Records excerpted from a collection:
┄┄┄┄┄┄
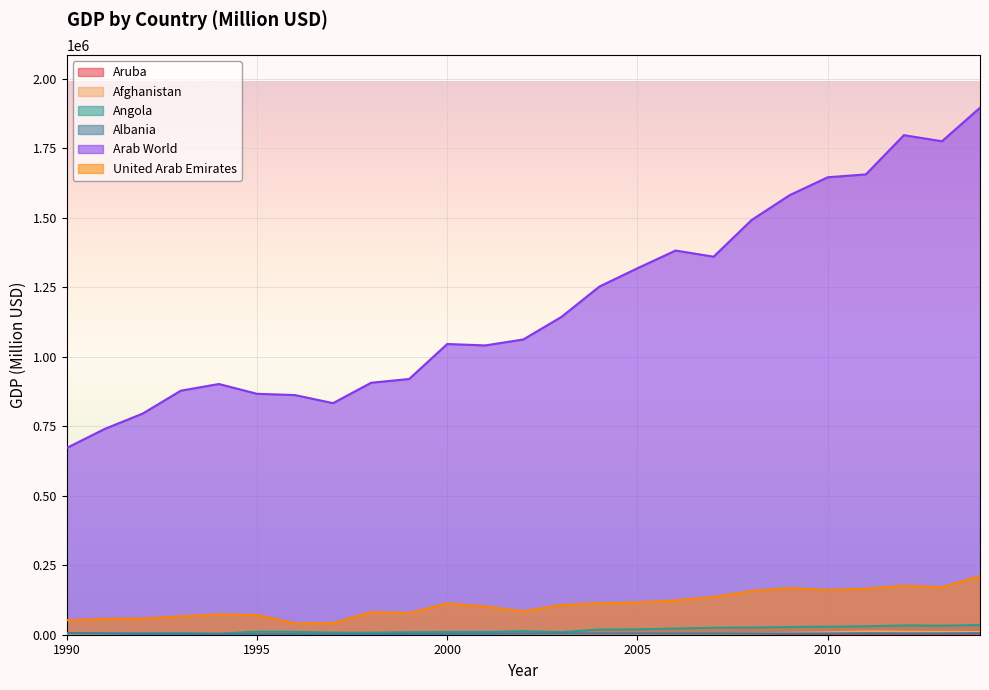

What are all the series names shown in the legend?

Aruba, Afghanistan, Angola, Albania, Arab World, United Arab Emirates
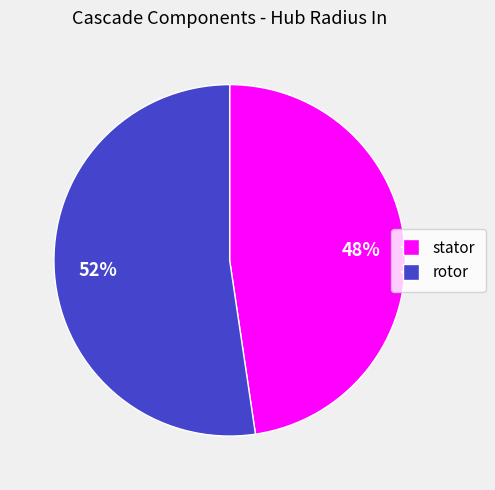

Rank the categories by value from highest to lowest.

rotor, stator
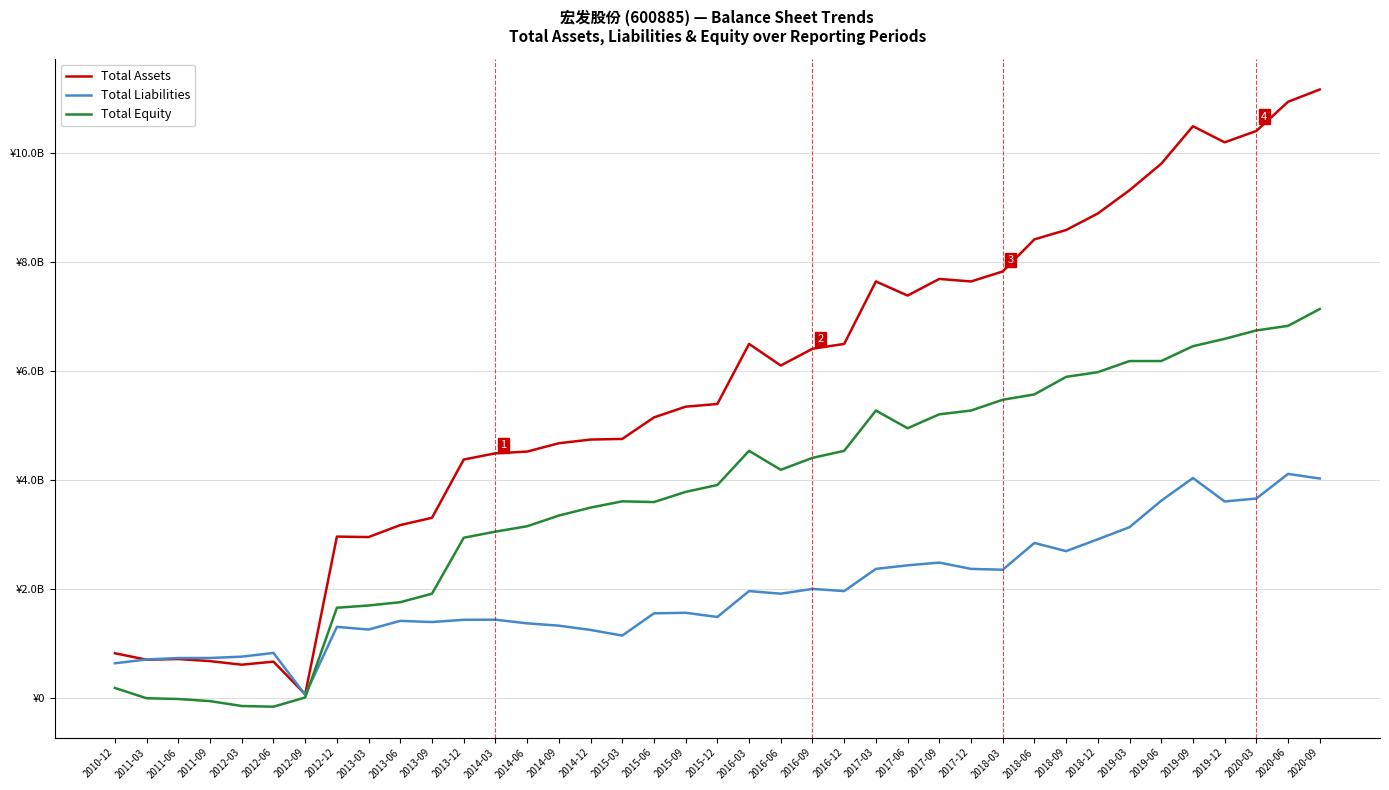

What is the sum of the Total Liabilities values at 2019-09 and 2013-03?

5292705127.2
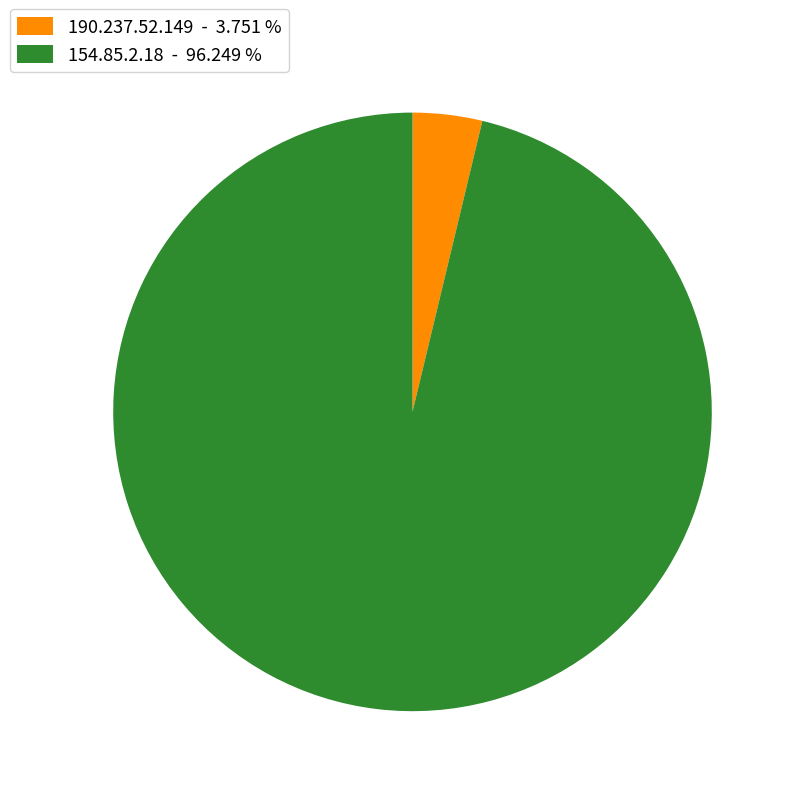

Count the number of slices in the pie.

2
┄┄┄┄┄┄
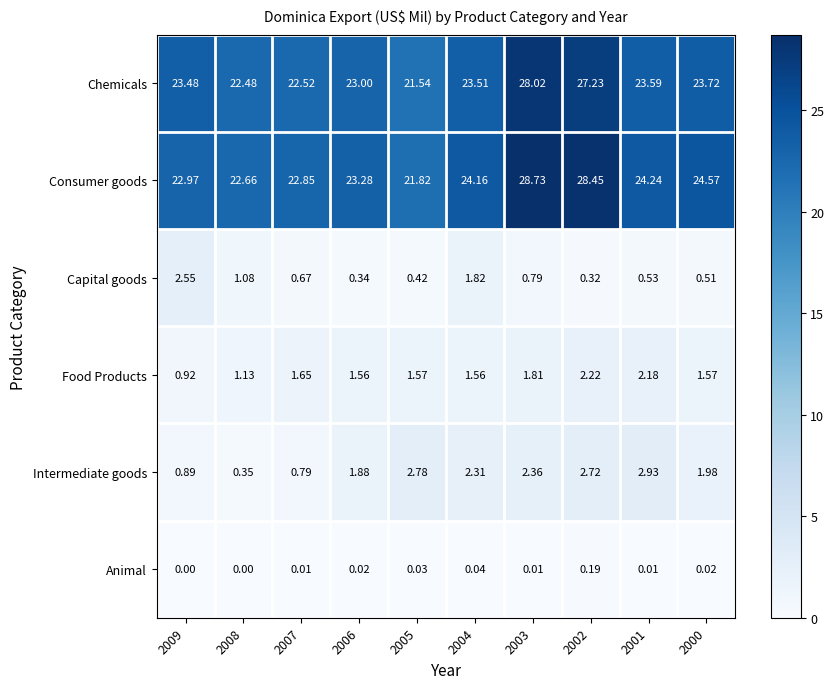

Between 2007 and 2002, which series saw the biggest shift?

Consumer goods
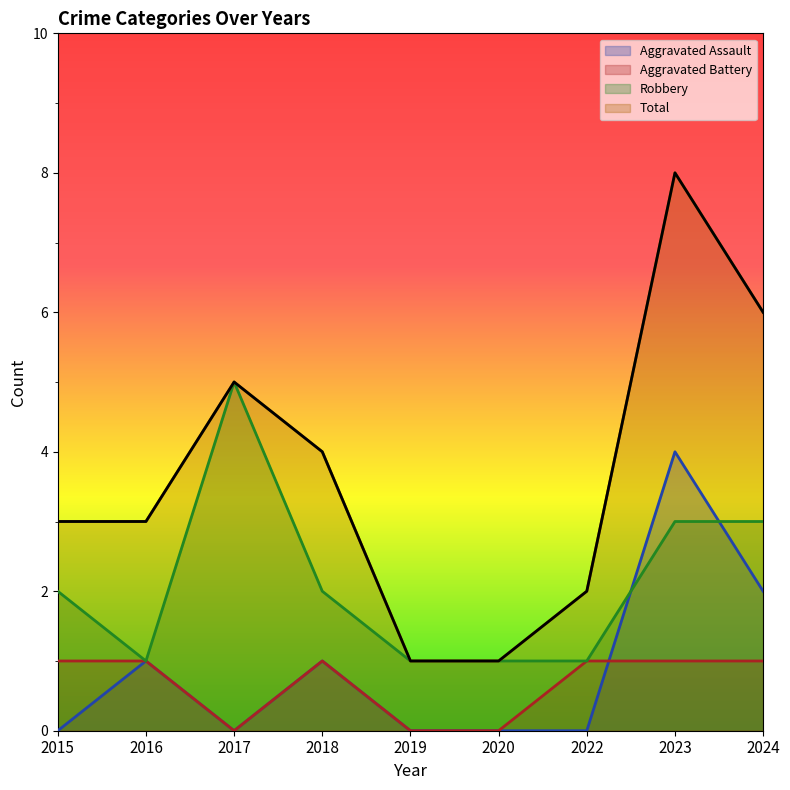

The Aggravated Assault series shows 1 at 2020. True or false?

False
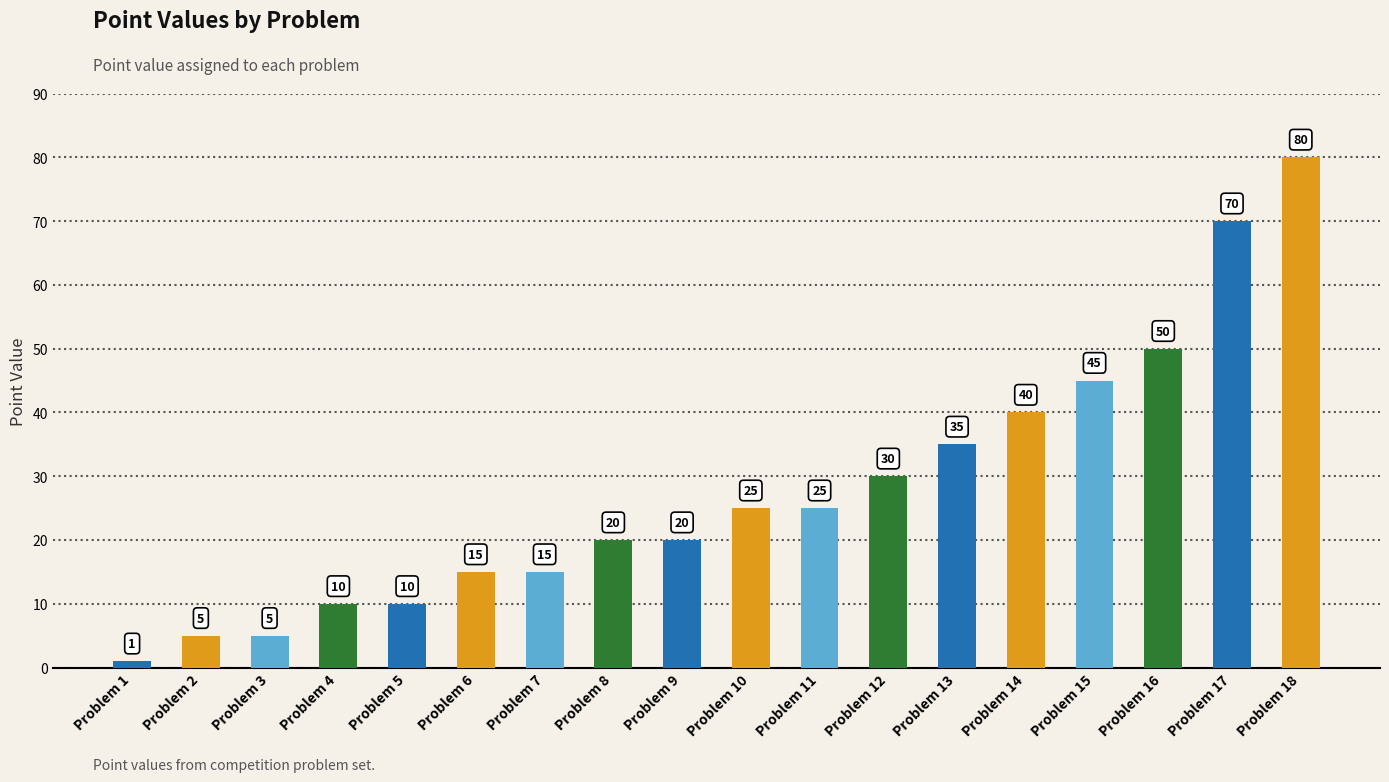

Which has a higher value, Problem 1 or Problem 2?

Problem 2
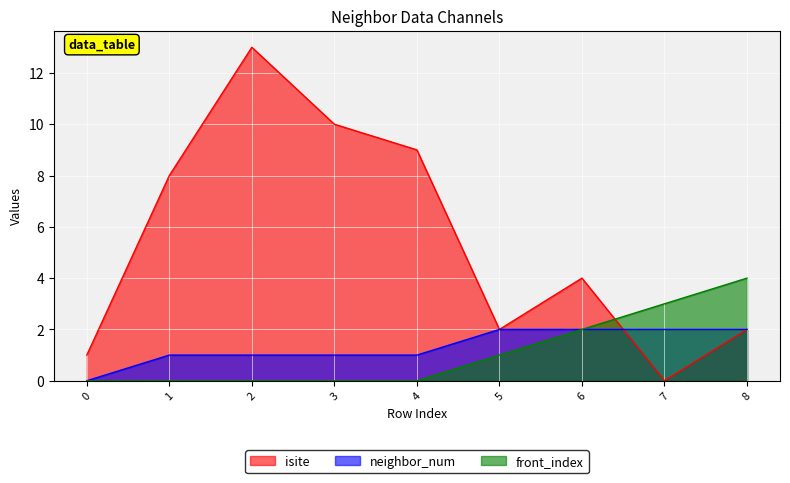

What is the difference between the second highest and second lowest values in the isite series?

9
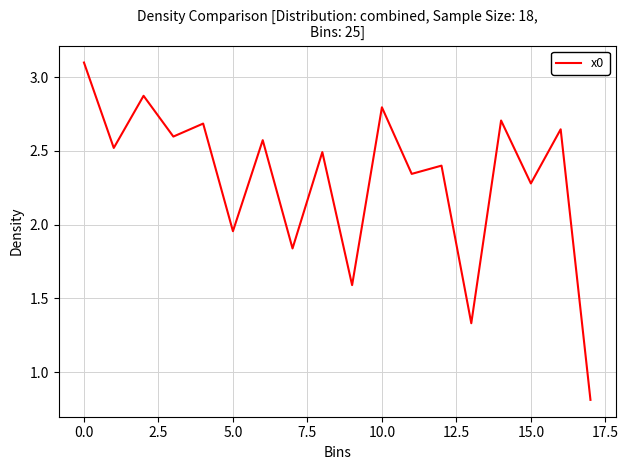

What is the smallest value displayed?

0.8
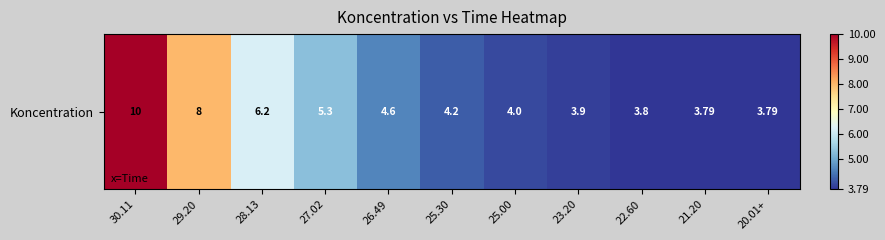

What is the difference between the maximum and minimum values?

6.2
┄┄┄┄┄┄
▶ _To do_: Tally the lines of the records above that contain the string "lowest", treating case as significant. Reply with the number alone.

▶ _The completed task_: 2